I add the steak, which I've cut into strips, cooking over medium-high heat until no longer pink and slightly browned on the edges.


I remove the cooked beef to a board.  It does not need to be kept warm as it will be returned to the pan to reheat with the rest of the ingredients.


The remaining butter goes into the wok, where I let it melt.


Then I add the green onions to the wok, stirring and cooking over medium-high heat until they are wilted, but before they begin to brown.  They get removed from the pan to the steak, which was previously removed.


The beef broth gets added to the wok and as it heats, I scrape the pan to get any of the tasty bits that the meat or onions left behind.  


Then I add the chili sauce and stir to combine.


To that, I add the frozen green beans.  That's right, you don't even have to thaw them!  They defrost quickly and they cook in about 3 minutes as I stir occasionally.  The original recipe indicated that the green beans could be substituted with frozen mixed vegetables, but I've never tried it that way as we like it so much this way.
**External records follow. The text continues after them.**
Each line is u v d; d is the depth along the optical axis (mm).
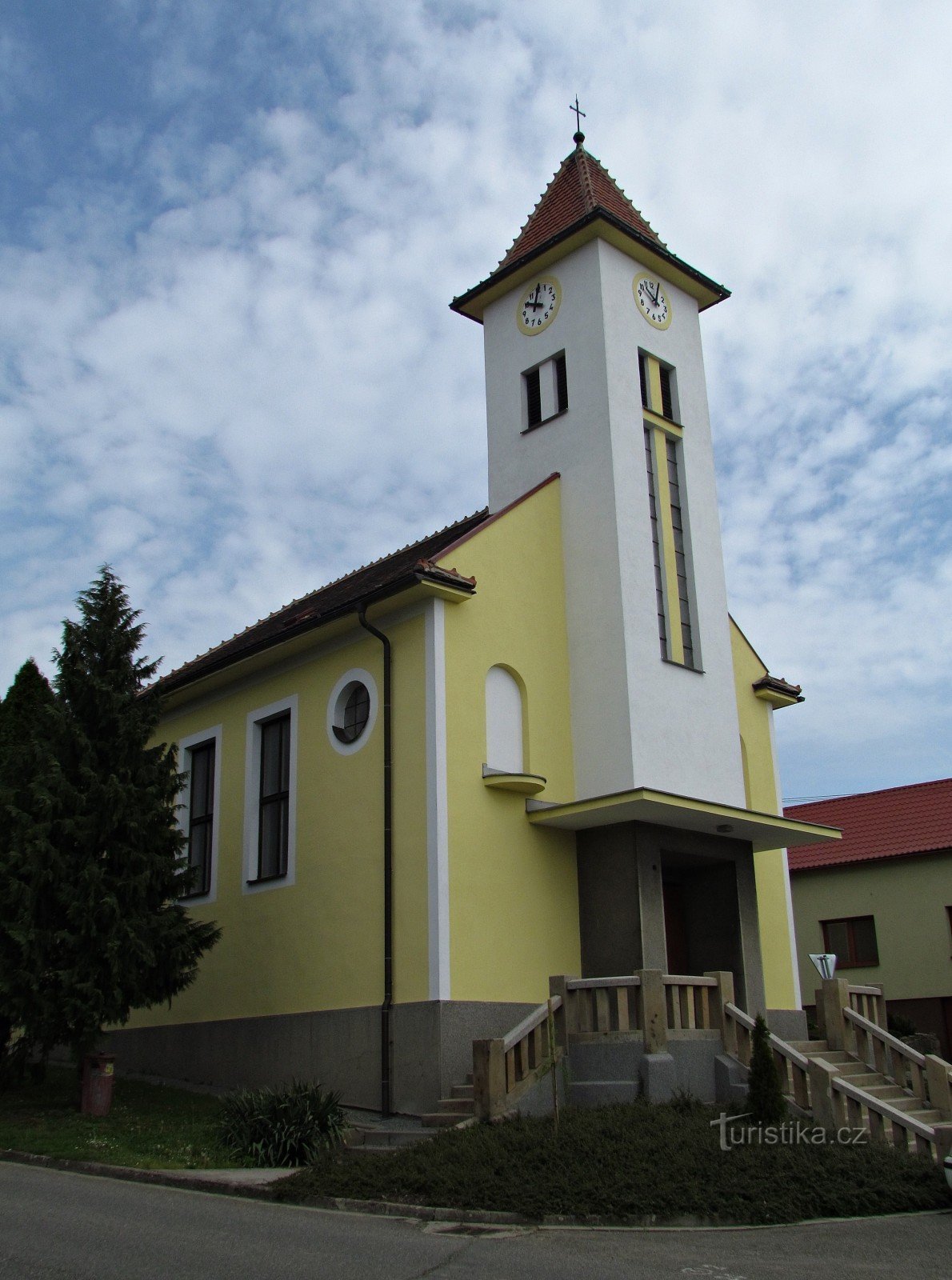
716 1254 8688
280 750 19047
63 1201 10211
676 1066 13680
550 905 16406
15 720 20297
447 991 14719
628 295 19703
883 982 28234
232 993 18297
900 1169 11219
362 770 16750
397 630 16656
Once the beans are cooked, I add back in the steak and green onions, stirring to combine the ingredients and making sure the meat and beans are covered in the sauce.  I stir making sure everything is heated through.  Salt and pepper is added at this point according to our taste.


The last step is to serve it over the hot, fluffy rice.  Simple and tasty, it doesn't get much better than that!  Enjoy!

Kansas City Steak Strips

2 sirloin strip steaks (12 oz. ea.) or 1 lb. of sirloin beef tips
3 tablespoons butter
1 cup thinly sliced green onions
1/2 cup beef broth
1/2 cup chili sauce
1 (9 oz.) package frozen green beans
salt and pepper to taste
cooked long grain rice

Cut meat into even strips or bite-size pieces.  Heat half of butter (1.5 tablespoons) in large skillet.  Add meat and saute over medium-high heat until meat is brown.  Do not overcook.  Remove meat.  Add remaining butter to pan and add green onions; saute over medium-high heat 4 - 5 minutes until onions are soft, but not brown. Remove to beef.  Add broth to pan; heat and scrape pan brownings.  Add chili sauce, stirring to combine.  Add green beans to pan and cook for 3 minutes.  Add meat and onions back into pan; stir to combine.  Cook over high heat for a few minutes until hot.  Add salt and pepper to taste.  Serve immediately over hot, fluffy rice.